_TASK TO COMPLETE:_
Repeat the data in full and exactly. Leave the pictures out.

======== DATA SEGMENT

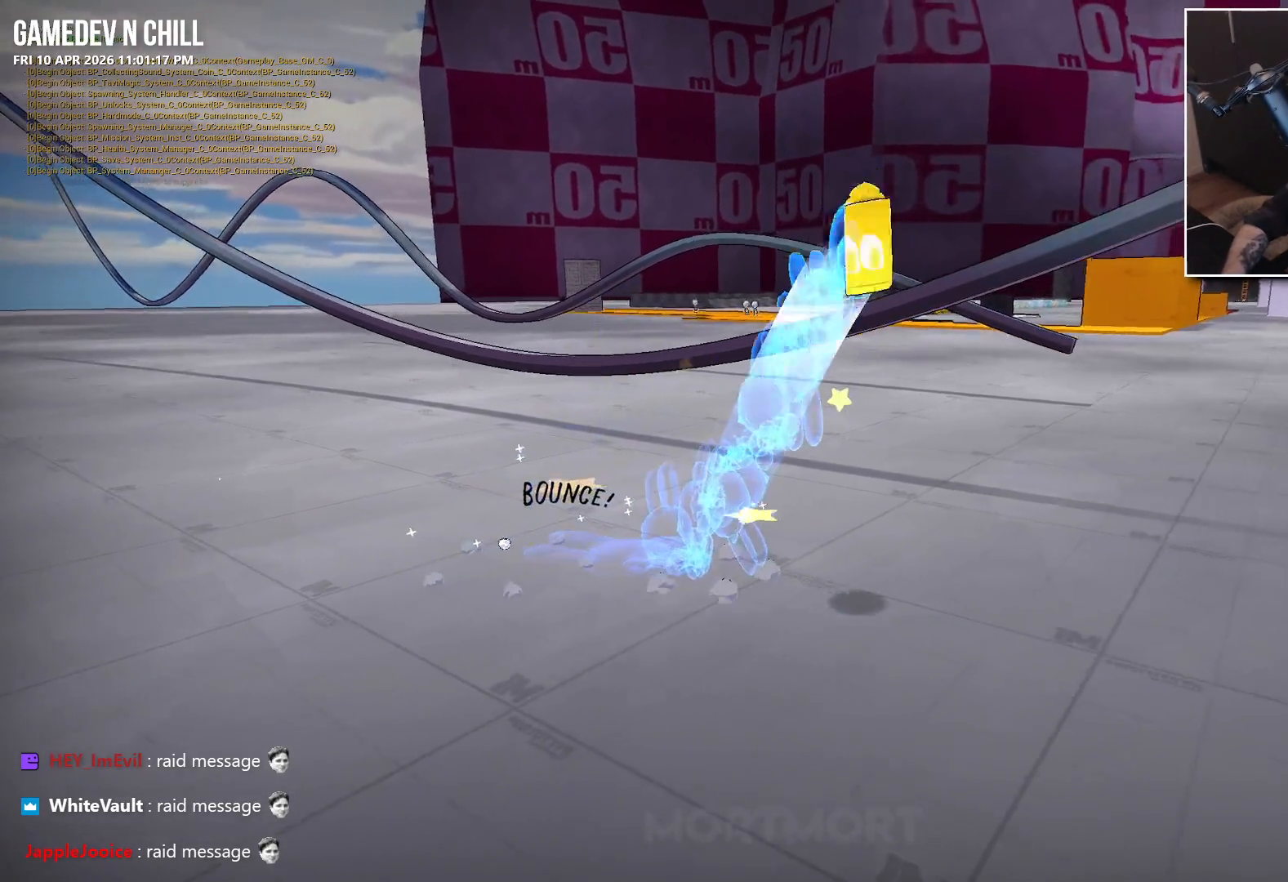
{"buttons": ["A"], "left_stick": "up-left", "right_stick": "center", "events": [[50, "left_stick", "down-left"], [184, "right_stick", "center"], [217, "left_stick", "left"], [350, "left_stick", "up-left"], [450, "A", "down"]]}
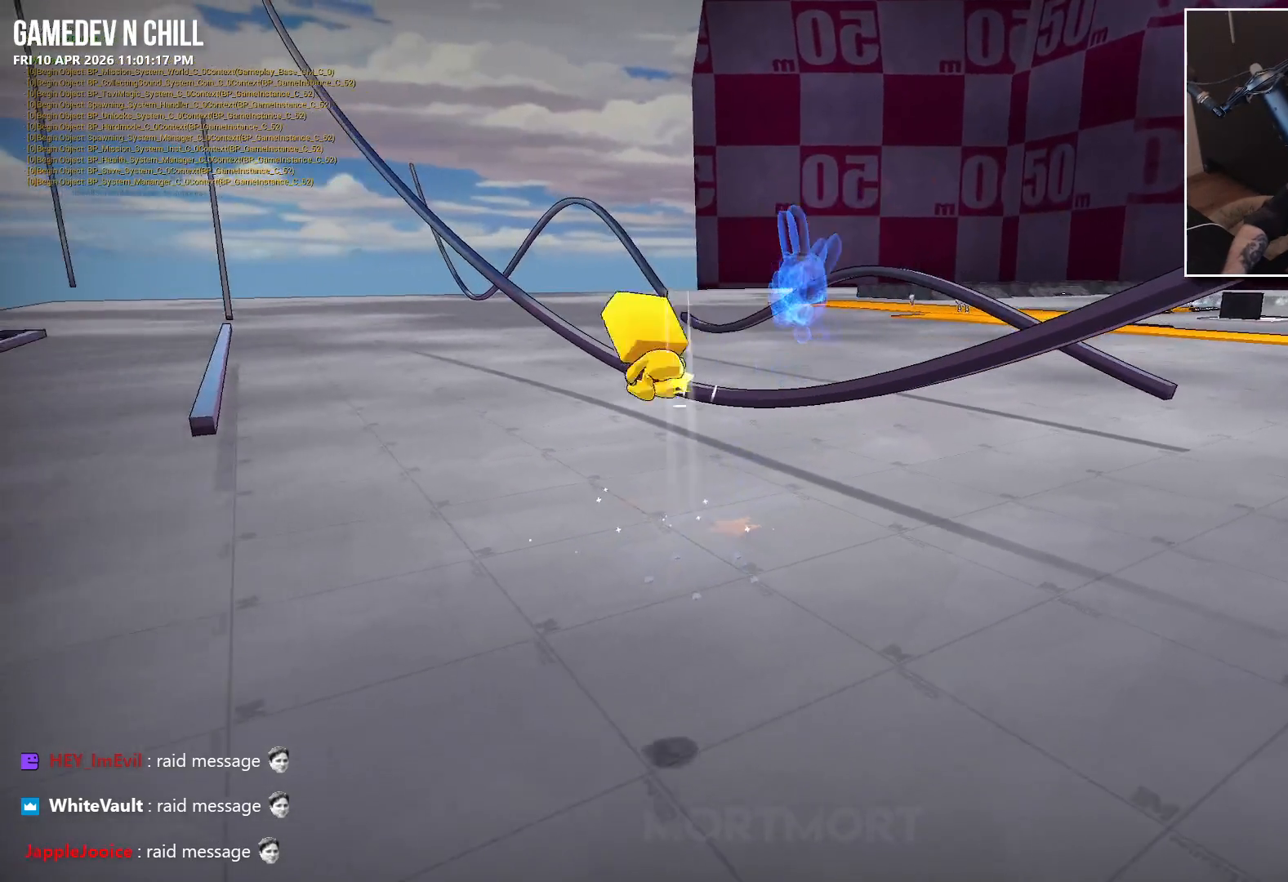
{"buttons": [], "left_stick": "up", "right_stick": "center", "events": [[100, "A", "up"], [167, "L2", "down"], [317, "L2", "up"], [500, "left_stick", "up"]]}
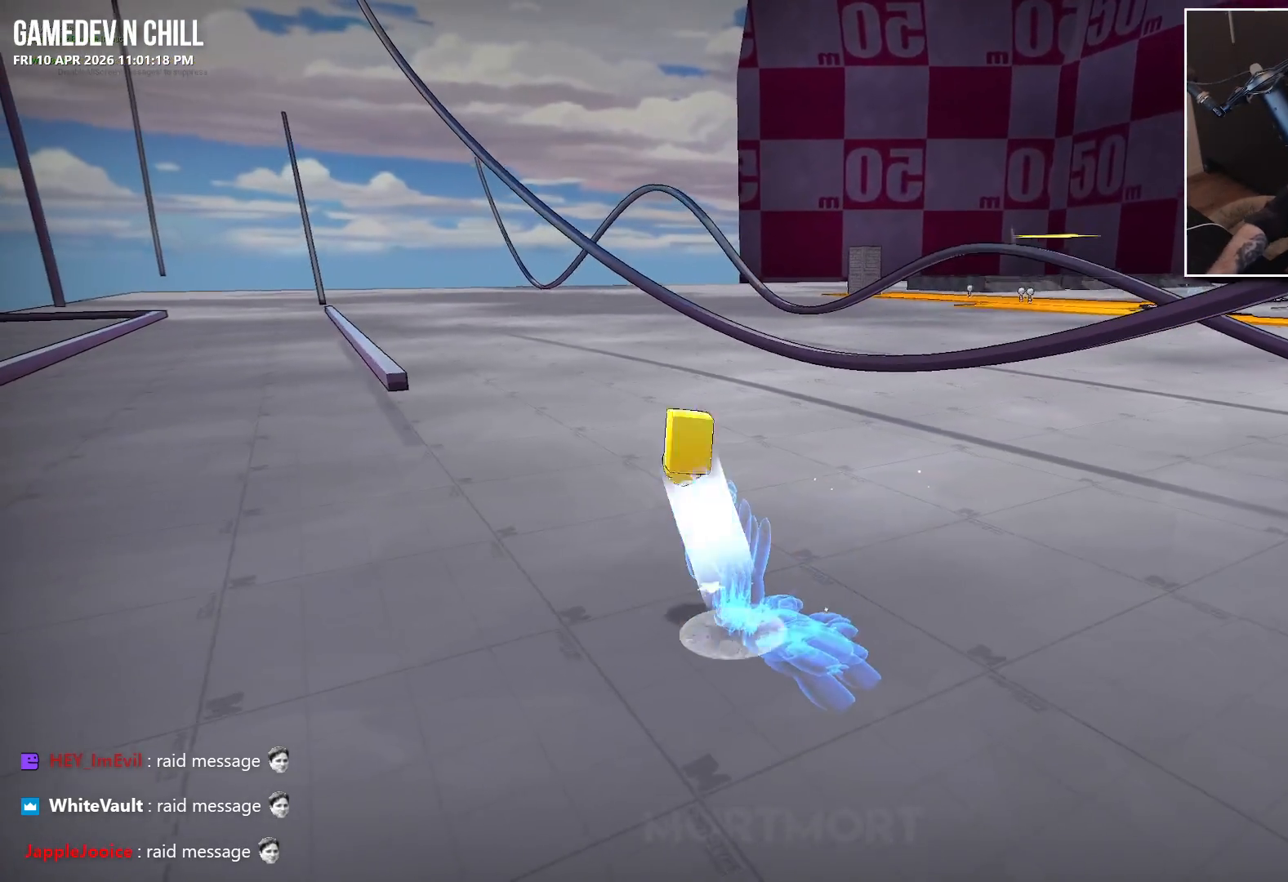
{"buttons": [], "left_stick": "right", "right_stick": "center", "events": [[34, "L2", "down"], [217, "L2", "up"], [334, "left_stick", "up-right"], [434, "left_stick", "right"]]}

================

_EXERCISE SOLUTION:_
{"buttons": ["A"], "left_stick": "up-left", "right_stick": "center", "events": [[50, "left_stick", "down-left"], [184, "right_stick", "center"], [217, "left_stick", "left"], [350, "left_stick", "up-left"], [450, "A", "down"]]}
{"buttons": [], "left_stick": "up", "right_stick": "center", "events": [[100, "A", "up"], [167, "L2", "down"], [317, "L2", "up"], [500, "left_stick", "up"]]}
{"buttons": [], "left_stick": "right", "right_stick": "center", "events": [[34, "L2", "down"], [217, "L2", "up"], [334, "left_stick", "up-right"], [434, "left_stick", "right"]]}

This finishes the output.